Il secondo è il caso del risultato a tavolino della partita Juventus-Napoli, che non si era potuta giocare perché l’ASL di Napoli aveva messo in quarantena la squadra napoletana. Il giudice sportivo, applicando alla lettera il regolamento sportivo e senza alcuna considerazione del contesto oggettivo, non solo ha dato la vittoria a tavolino alla Juventus ma ha anche affibbiato al Napoli un punto extra di penalizzazione. Nonostante il fatto che si trattasse di un semplice regolamento associativo evidentemente subordinato a disposizioni legislative e sanitarie nazionali che altrettanto evidentemente la giustizia sportiva aveva deciso di ritenere assolutamente ininfluente, di fronte ad una palese messa in mora del suo operato il governo italiano non ha mosso un dito e nemmeno la bocca, se è per questo. Ah, già, oramai anche le squadre sportive sono aziende…

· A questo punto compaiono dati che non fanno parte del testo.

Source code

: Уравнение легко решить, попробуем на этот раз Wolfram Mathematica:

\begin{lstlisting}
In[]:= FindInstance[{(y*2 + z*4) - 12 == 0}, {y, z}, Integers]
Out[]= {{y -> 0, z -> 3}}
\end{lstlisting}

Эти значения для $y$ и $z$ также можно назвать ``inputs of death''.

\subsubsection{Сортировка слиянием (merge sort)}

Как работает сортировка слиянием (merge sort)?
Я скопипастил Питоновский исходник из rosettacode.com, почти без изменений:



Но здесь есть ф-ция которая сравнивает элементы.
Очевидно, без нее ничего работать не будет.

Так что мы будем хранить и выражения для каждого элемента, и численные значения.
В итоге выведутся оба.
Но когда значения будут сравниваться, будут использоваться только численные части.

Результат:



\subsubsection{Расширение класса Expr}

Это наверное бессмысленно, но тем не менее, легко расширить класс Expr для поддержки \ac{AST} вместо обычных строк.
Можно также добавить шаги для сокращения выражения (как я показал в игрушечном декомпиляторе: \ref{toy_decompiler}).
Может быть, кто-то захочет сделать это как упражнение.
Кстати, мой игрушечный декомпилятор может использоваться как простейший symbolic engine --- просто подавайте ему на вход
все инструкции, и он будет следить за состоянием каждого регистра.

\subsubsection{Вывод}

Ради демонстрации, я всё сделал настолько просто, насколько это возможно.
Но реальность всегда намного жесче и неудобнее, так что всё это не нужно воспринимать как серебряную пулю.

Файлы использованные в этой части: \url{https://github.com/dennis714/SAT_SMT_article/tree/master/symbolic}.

Non so perché ma ogni volta che qualcuno mi parla di una “dittatura sanitaria” divento rapidamente antipatico: se proprio sono di buon umore mi limito a rispondergli “magari… è molto ma molto peggio di così”. Sarà forse perché ho l’impressione che siamo di fronte ad una dittatura del capitalismo internazionale e che parlare di una dittatura sanitaria, di là della buona fede dei singoli, nasconde la subordinazione delle nostre vite agli interessi dei potenti del mondo? Se davvero fossimo di fronte ad una “dittatura sanitaria” il comportamento dei governi sarebbe stato l’esatto inverso di quello che stiamo tutti lamentando: come abbiamo argomentato finora, è assai probabile, invece, che siamo di fronte ad una dittatura dei “legittimi interessi” dell’1% dell’umanità nascosta dietro l’affermazione infondata di seguire gli indirizzi di politiche sanitarie volte al benessere collettivo.

Enrico Voccia

NOTE

[1] https://it.wikipedia.org/wiki/Stati_del_mondo

[2] https://www.youmath.it/lezioni/probabilita/probabilita-discreta.html . In generale, il calcolo delle probabilità parte dal presupposto che gli eventi supposti indipendenti non siano appunto “truccati” – si pensi ad esempio ad un dado appesantito o ad un urna in cui siano stati messi più numeri uguali. Ciononostante, esso può aiutarci anche nell’individuare situazioni “truccate”: come dicevamo prima, quando ci troviamo di fronte ad un’enorme improbabilità che si verifica – in questo caso è come se 208 giocatori avessero tutti giocato a testa e croce e fosse uscito a tutti “testa” – in un caso del genere, è più che ragionevole presumere che ci sia in atto un fattore nascosto condizionante tutti gli eventi – continuando nell’esempio precedente, ad esempio, una moneta truccata.